§ DATA TO EXAMINE:
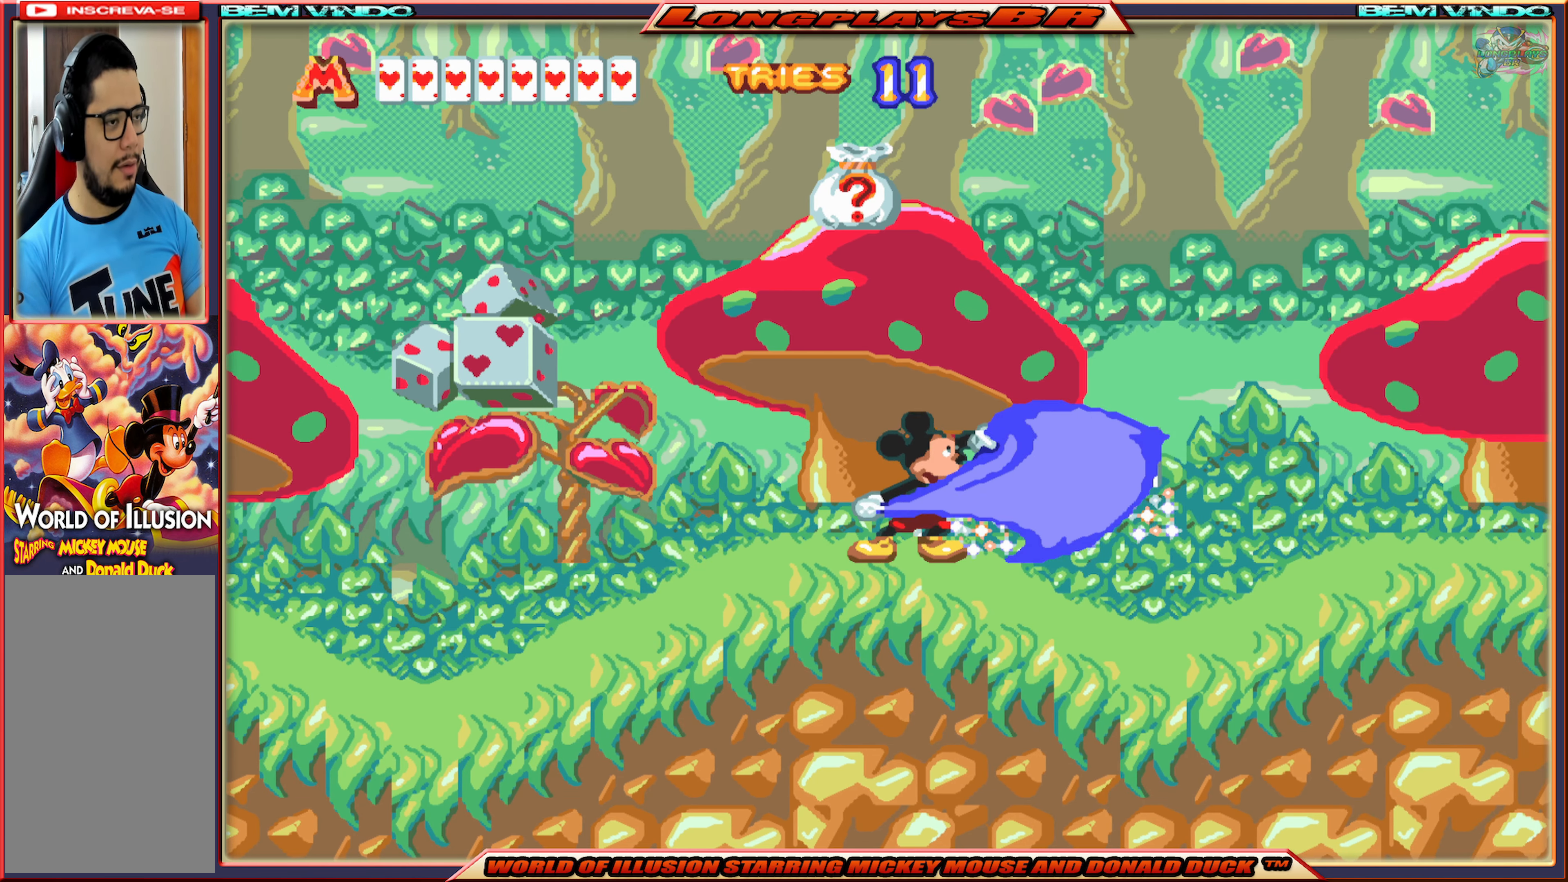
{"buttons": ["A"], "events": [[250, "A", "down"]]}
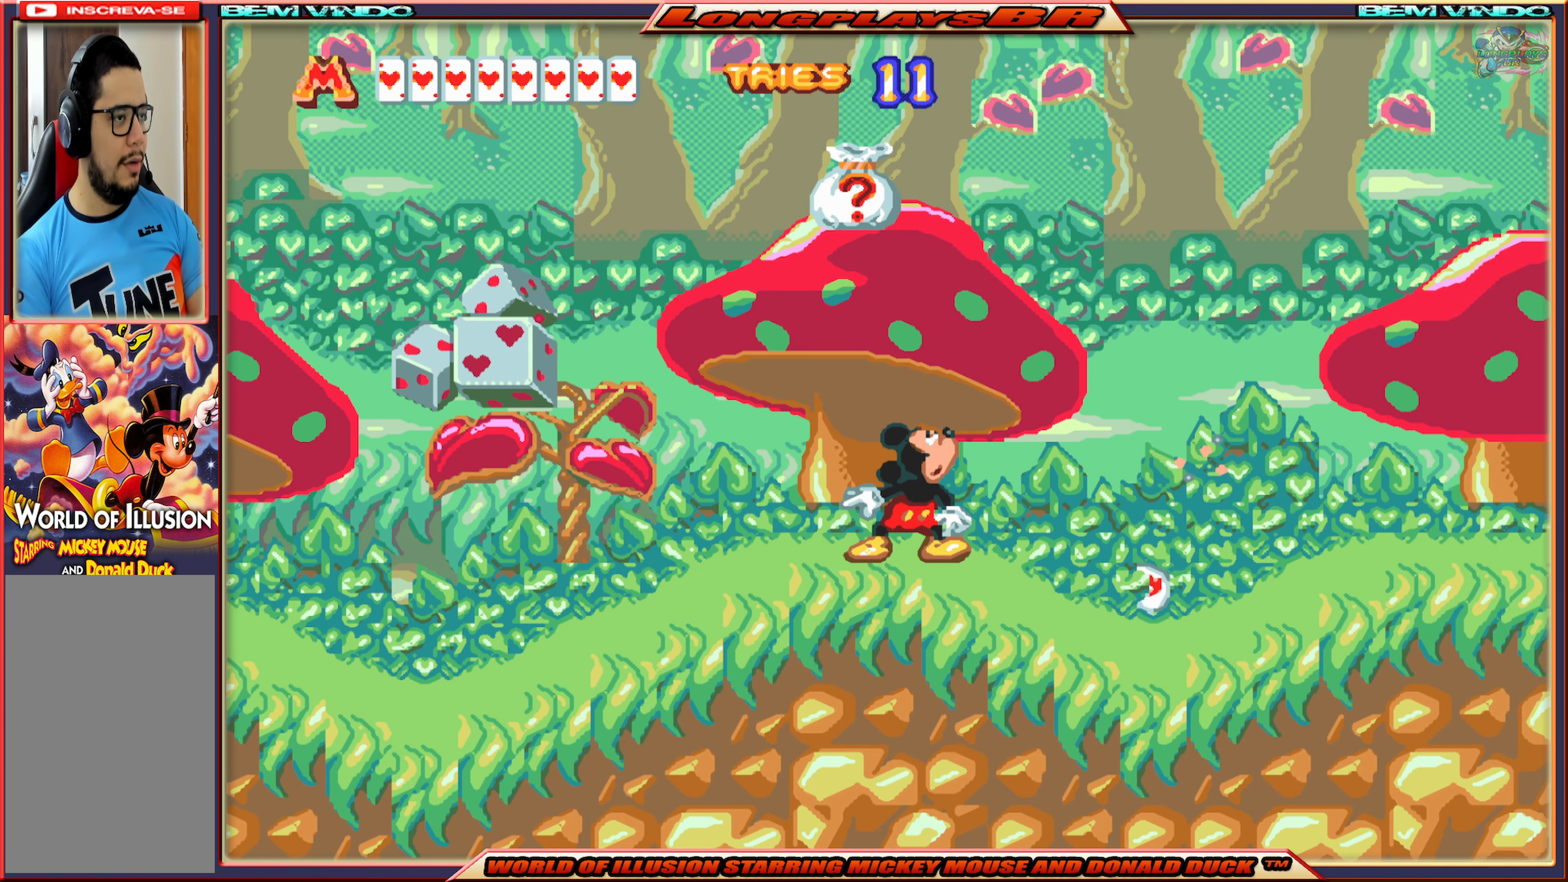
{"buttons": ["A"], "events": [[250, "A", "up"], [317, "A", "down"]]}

==

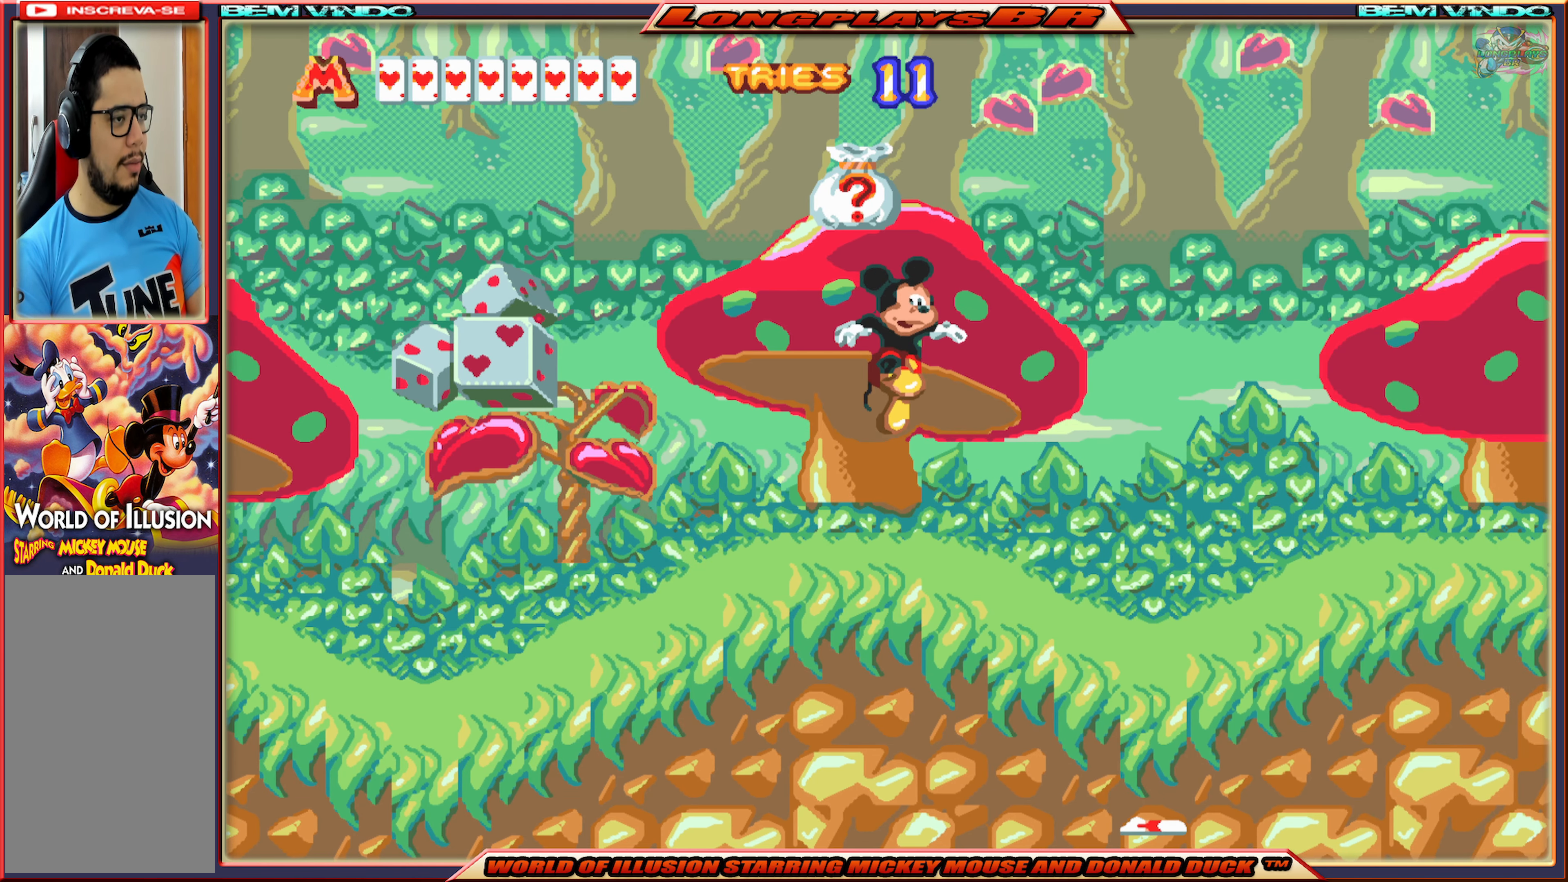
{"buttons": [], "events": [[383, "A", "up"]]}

§ EXERCISE DETAILS: If a line of the listing above holds the string "down", copy it.

§ OUTPUT FOR THIS TASK:
{"buttons": ["A"], "events": [[250, "A", "down"]]}
{"buttons": ["A"], "events": [[250, "A", "up"], [317, "A", "down"]]}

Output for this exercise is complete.